ECLI:NL:CRVB:2014:3131
Centrale Raad van Beroep
- Hoger beroep
- D.J. van der Vos
- J.S. van der Kolk
- I.M.J. Hilhorst-Hagen
- Rechtspraak.nl
Beëindiging WGA-uitkering met voldoende medische en arbeidskundige onderbouwing
In deze zaak gaat het om de beëindiging van de WGA-uitkering van appellante, die sinds 7 november 2006 vanwege knieklachten arbeidsongeschikt was. Appellante ontving van 4 november 2008 tot 4 november 2011 een loongerelateerde WGA-uitkering, maar na herbeoordelingen door het Uwv werd vastgesteld dat zij per 4 november 2011 minder dan 35% arbeidsongeschikt was. De rechtbank Breda verklaarde het beroep tegen het besluit van het Uwv ongegrond, zowel voor de eerste als de tweede herbeoordeling. Appellante ging in hoger beroep tegen deze uitspraken.
Tijdens de zitting op 13 augustus 2014 heeft appellante, bijgestaan door haar advocaat, haar standpunt toegelicht. Het Uwv heeft verweerschriften ingediend en zich laten vertegenwoordigen door een advocaat. De Raad voor de Rechtspraak heeft de zaak beoordeeld en geconcludeerd dat de rechtbank in haar uitspraken voldoende medische en arbeidskundige onderbouwing heeft gegeven voor de vaststelling van de arbeidsongeschiktheid van appellante. De Raad heeft de argumenten van appellante in hoger beroep niet gevolgd, omdat deze voornamelijk herhalingen waren van eerdere stellingen.

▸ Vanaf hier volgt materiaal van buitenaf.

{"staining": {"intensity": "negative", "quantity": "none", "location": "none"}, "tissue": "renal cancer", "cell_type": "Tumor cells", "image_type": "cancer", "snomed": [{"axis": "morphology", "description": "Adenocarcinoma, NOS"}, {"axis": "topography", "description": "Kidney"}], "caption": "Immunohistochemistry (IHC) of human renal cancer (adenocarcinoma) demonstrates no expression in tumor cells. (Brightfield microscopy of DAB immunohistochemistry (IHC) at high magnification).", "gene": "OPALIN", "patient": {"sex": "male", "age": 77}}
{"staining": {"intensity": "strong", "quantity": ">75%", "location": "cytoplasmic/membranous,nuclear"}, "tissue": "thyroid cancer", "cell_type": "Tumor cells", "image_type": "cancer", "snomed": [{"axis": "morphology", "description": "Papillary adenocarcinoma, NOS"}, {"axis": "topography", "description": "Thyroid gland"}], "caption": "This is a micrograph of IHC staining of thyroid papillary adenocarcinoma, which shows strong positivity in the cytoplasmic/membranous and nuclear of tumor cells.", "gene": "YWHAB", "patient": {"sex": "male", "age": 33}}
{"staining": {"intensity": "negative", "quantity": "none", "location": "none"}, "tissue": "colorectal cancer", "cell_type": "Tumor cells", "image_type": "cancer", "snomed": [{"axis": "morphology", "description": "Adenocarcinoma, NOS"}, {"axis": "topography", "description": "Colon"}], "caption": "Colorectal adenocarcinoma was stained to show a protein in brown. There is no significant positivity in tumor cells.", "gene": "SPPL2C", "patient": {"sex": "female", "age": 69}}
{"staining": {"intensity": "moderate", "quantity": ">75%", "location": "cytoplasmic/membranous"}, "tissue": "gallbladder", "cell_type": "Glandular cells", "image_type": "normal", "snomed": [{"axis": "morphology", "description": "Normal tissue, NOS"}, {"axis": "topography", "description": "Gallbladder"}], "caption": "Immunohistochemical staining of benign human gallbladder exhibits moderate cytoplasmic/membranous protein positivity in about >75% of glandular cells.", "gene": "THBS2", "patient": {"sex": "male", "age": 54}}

De Raad heeft vastgesteld dat appellante tot de datum van het bestreden besluit een loongerelateerde uitkering heeft ontvangen en dat er geen inkomenseis gold op de datum van de herbeoordeling. De Raad heeft de uitspraak van de rechtbank bevestigd en het hoger beroep tegen de eerste uitspraak niet-ontvankelijk verklaard, omdat appellante geen belang meer had bij een oordeel hierover. De Raad heeft geen aanleiding gezien voor een proceskostenveroordeling.